As she sid in her initial post she wanted the cost of TLC from someone who new and not hearsay. So I asked a friend who has a 13 y.o in TLC. 

€5600 per year split in to 3 payments, it includes text books, after school clubs and exam fees. There is also a minibus service available but at extra cost.

I also talked to a friend here in the village who has two boys in primary here and he say it is free. So where 3000 € p.a. comes someone must explain. Preschool in Pissouri cost 42€ per month


----------



## zach21uk (Jun 26, 2014)

Baywatch said:


> As she sid in her initial post she wanted the cost of TLC from someone who new and not hearsay.


Yes, quite right and if you read my post again you will see that I gave the prices for ANOTHER international school, not TLC.

I *CAN* read you know.



Baywatch said:


> I also talked to a friend here in the village who has two boys in primary here and he say it is free. So where 3000 € p.a. comes someone must explain.


Again, you did not read my post properly. I never said that the public schools cost anything. I said:



> I read an article somewhere recently that stated that even in public school, you end up spending about €3000 per year per child.


This refers to what you spend on things like school supplies, required text books, school meals, school trips, et cetera et cetera.


----------



## Veronica (Apr 5, 2008)

zach21uk said:


> This refers to what you spend on things like school supplies, required text books, school meals, school trips, et cetera et cetera.


There is also extra out of school tuition because the quality of teaching is so appalling.


----------



## Baywatch (Mar 30, 2014)

zach21uk said:


> Yes, quite right and if you read my post again you will see that I gave the prices for ANOTHER international school, not TLC.
> 
> I *CAN* read you know.
> 
> ...


"My friend here in Pissouri, and he is an accountant with very much order in his figures say that they spend a total of 1500 € including clothes meals, books, excursions etc for his two children

And I still want to know which school charge 10000 per year


----------



## gasman1065 (Mar 23, 2011)

I don't know if I'm missing something but I earn 1100 euros per month and we can quite easily live on this and with money to spare , admittedly there is just myself , my partner and a dog & cat we live in a 3 bed villa with pool , it purely comes down to what lifestyle you want to lead


----------



## Jessiemou (Sep 16, 2015)

You have a few private schools dotted around, Aspire, TLC, ISOP, American Academy, how old are the children that you would like to put in state school? I say go for it ! life is to short to not try a new adventure!!  Once you have decided on a school then I would consider where to live as it makes life so much easier


----------



## linwood1 (Sep 10, 2015)

Hi,

My eldest son is 12 and he will go private.

My 2 youngest are 3 and 4 so i'm hoping that is a young enough age to get them into a state school as i would like them to mix with all cultures.


----------



## linwood1 (Sep 10, 2015)

Thats brilliant, thank you so much for that information. That isn't as much as i thought or budgeted it to be so that's good.
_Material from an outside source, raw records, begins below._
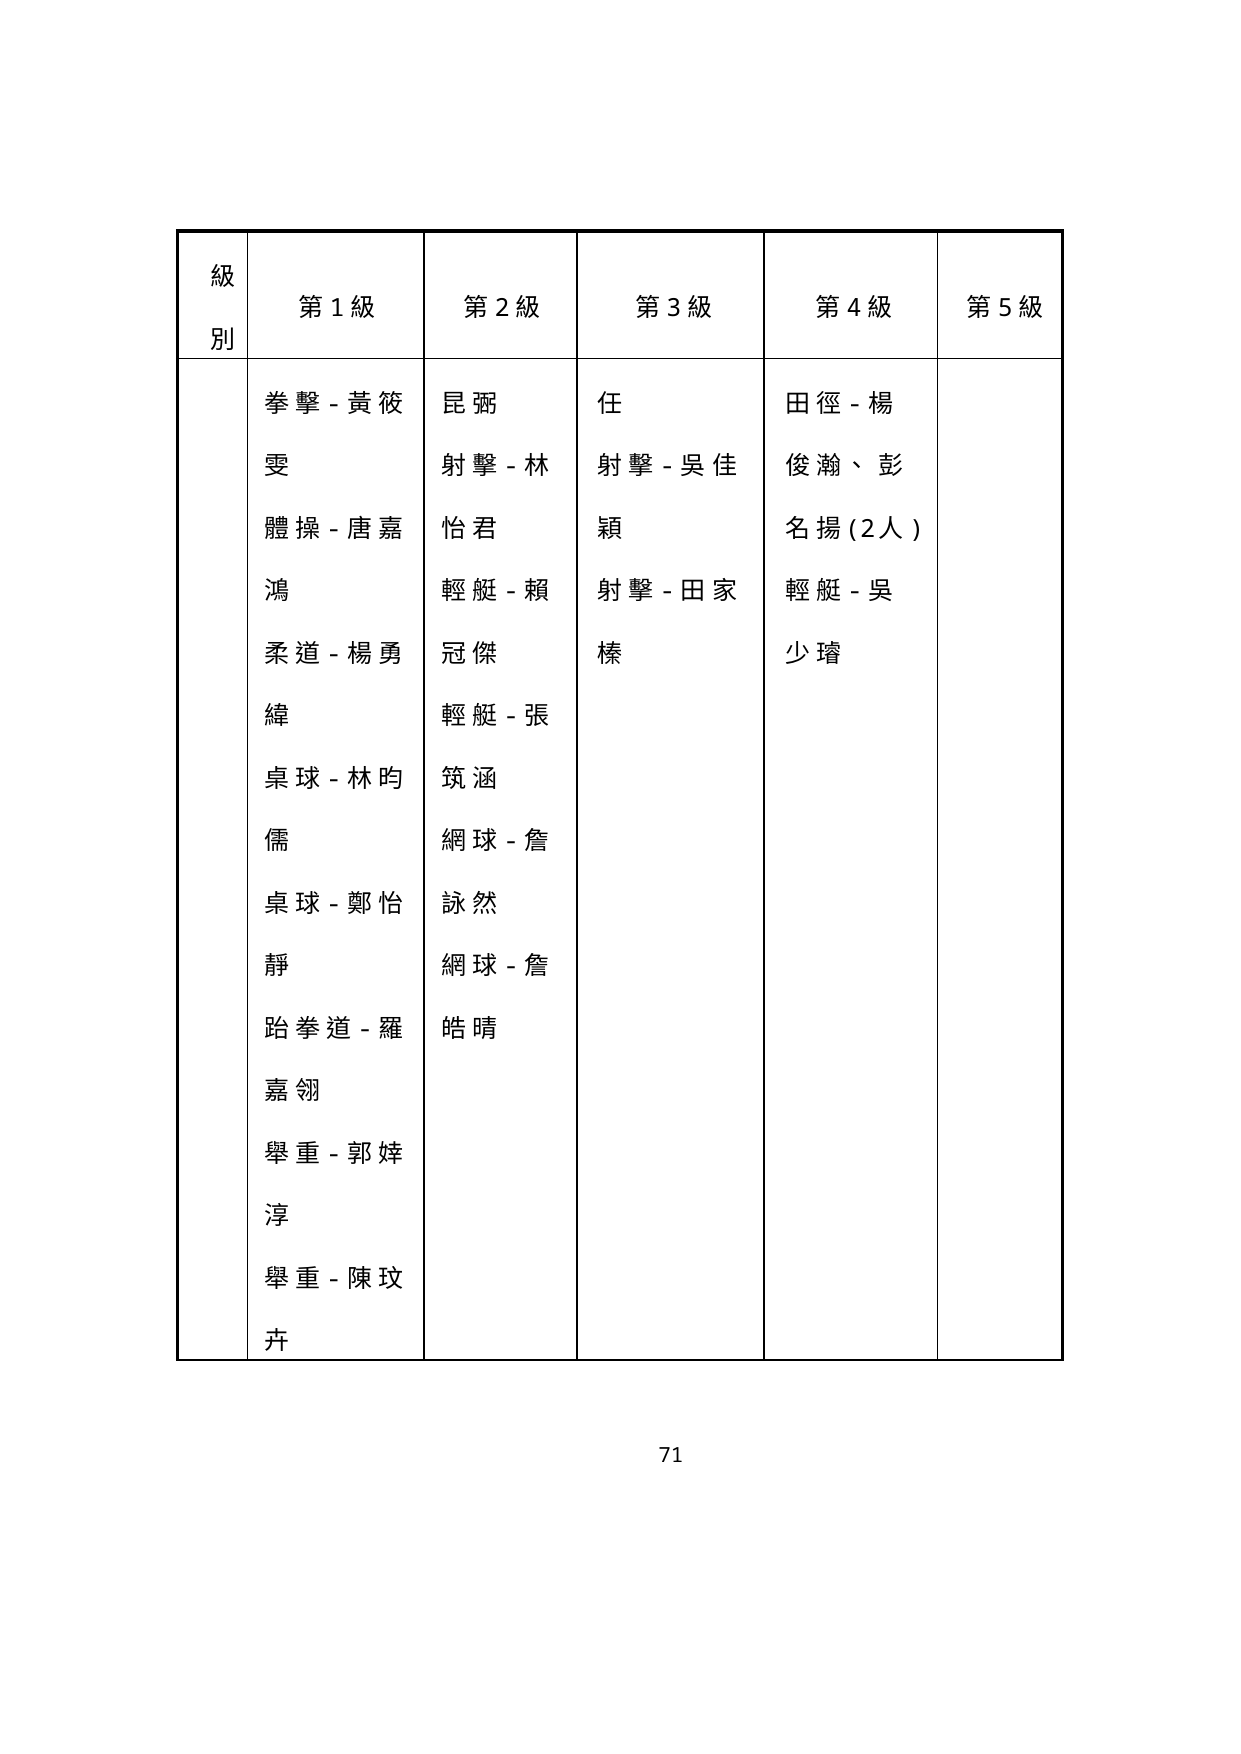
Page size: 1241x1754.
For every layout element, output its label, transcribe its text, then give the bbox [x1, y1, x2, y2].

table_cell 田徑-楊俊瀚、彭名揚(2人) 輕艇-吳少璿 [765, 359, 937, 1359]
table_cell [938, 359, 1061, 1359]
table_header 第5級 [938, 233, 1061, 357]
table_header 第1級 [248, 233, 423, 357]
table_header 級別 [179, 233, 247, 357]
table_cell 拳擊-黃筱雯 體操-唐嘉鴻 柔道-楊勇緯 桌球-林昀儒 桌球-鄭怡靜 跆拳道-羅嘉翎 舉重-郭婞淳 舉重-陳玟卉 [248, 359, 423, 1359]
table_header 第2級 [425, 233, 576, 357]
table_header 第3級 [578, 233, 763, 357]
table_cell 昆弻 射擊-林怡君 輕艇-賴冠傑 輕艇-張筑涵 網球-詹詠然 網球-詹皓晴 [425, 359, 576, 1359]
table_cell [179, 359, 247, 1359]
table_header 第4級 [765, 233, 937, 357]
table_cell 任 射擊-吳佳穎 射擊-田家榛 [578, 359, 763, 1359]
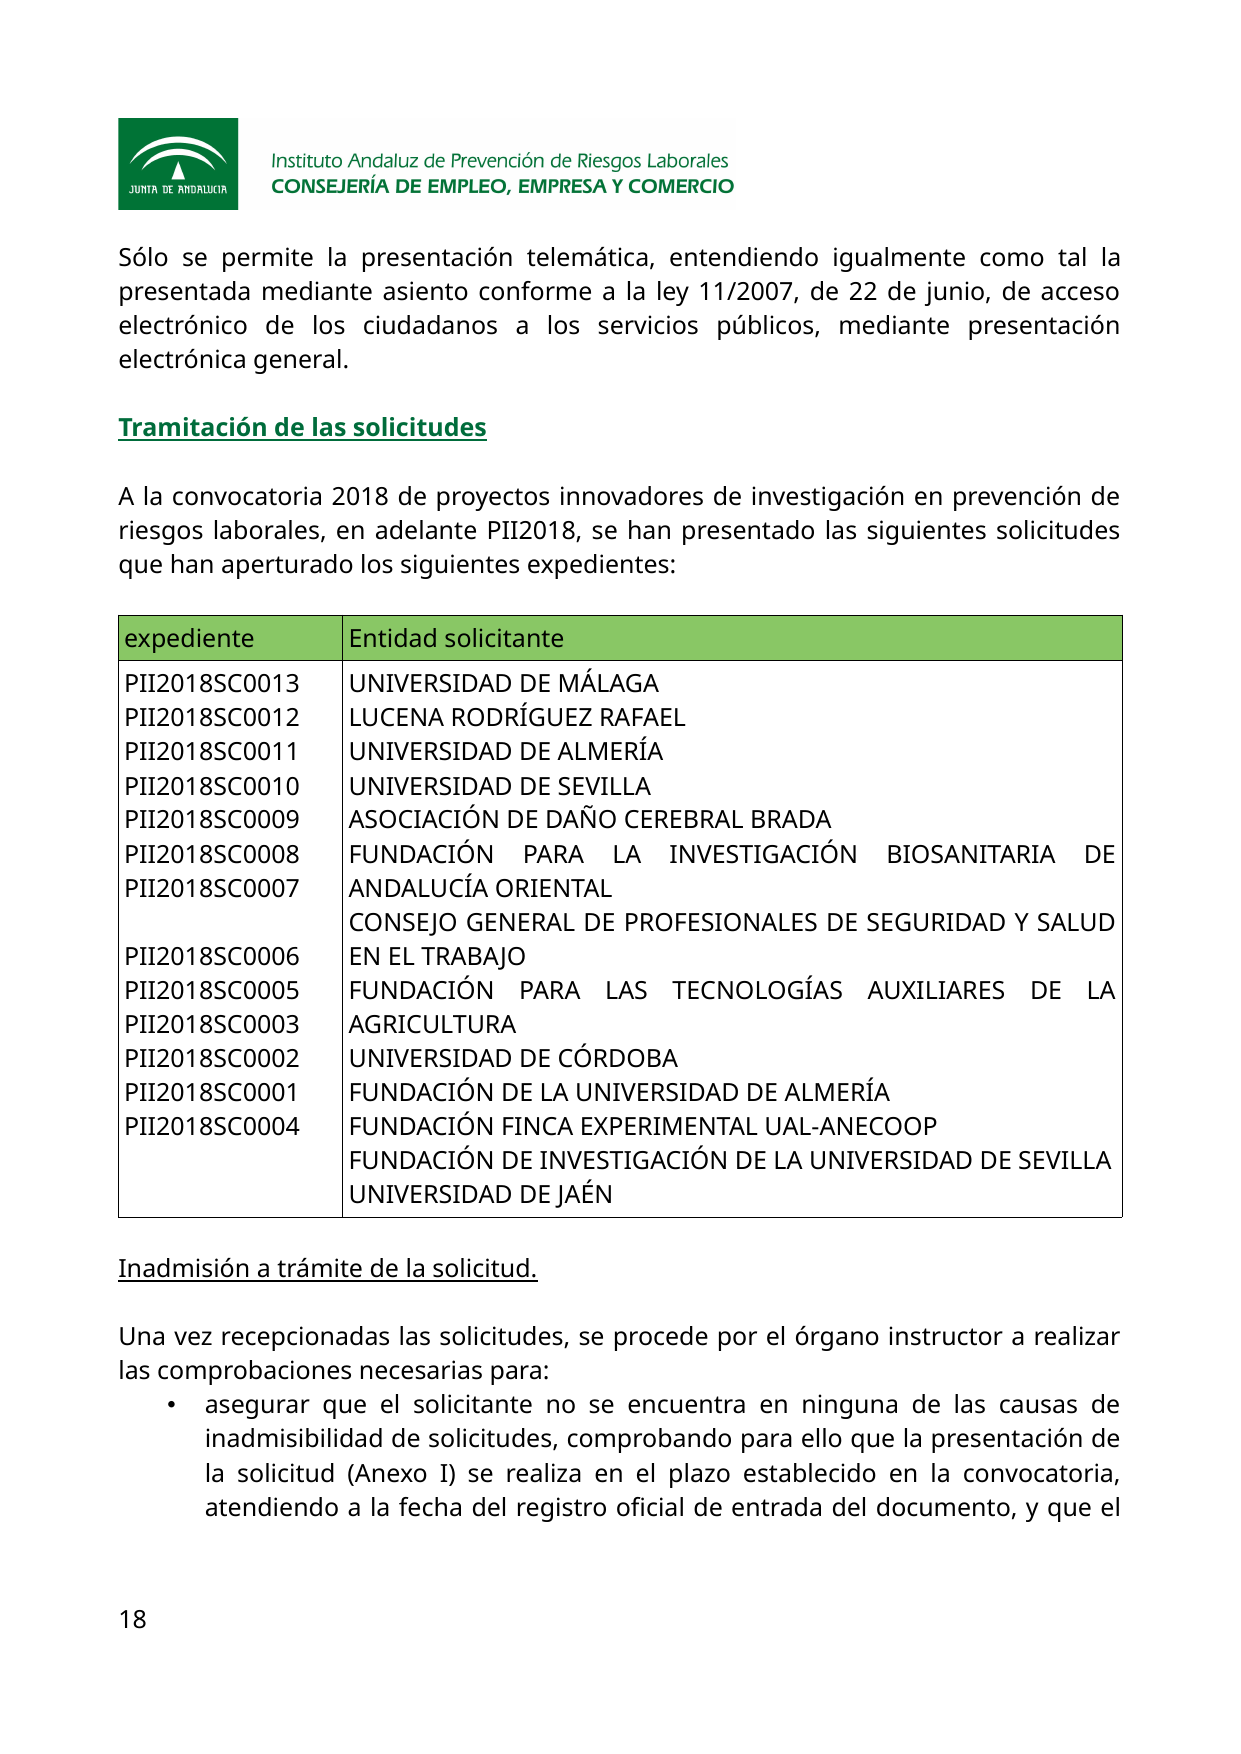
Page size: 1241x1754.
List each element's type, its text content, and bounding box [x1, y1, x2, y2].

I have emailed TLC but they haven't yet replied so we are looking to go over to Paphos in November to have a look at the schools and what property is available for us.


----------



## Jessiemou (Sep 16, 2015)

Hi they are definitely young enough, they don't start school here until they are about 6. However, depending on where you move to there are day nurseries ( Greek speaking) and very reasonably priced nurseries that you can send them too and they will soak up the language. They wont feel daunted as the staff will take into consideration that their spoken language is english and they will break them in gently. Mine went to nursery from 2 years old and they started at greek school when they were six and they are fluent. You will need help with their homework as they will get homework when they start at their proper school but I can point you in the right direction xx


----------



## linwood1 (Sep 10, 2015)

Jessiemou said:


> Hi they are definitely young enough, they don't start school here until they are about 6. However, depending on where you move to there are day nurseries ( Greek speaking) and very reasonably priced nurseries that you can send them too and they will soak up the language. They wont feel daunted as the staff will take into consideration that their spoken language is english and they will break them in gently. Mine went to nursery from 2 years old and they started at greek school when they were six and they are fluent. You will need help with their homework as they will get homework when they start at their proper school but I can point you in the right direction xx


Hi. Thank you so much for your post. Any advice regarding the homework would be great as would cost of tutors etc. xx


----------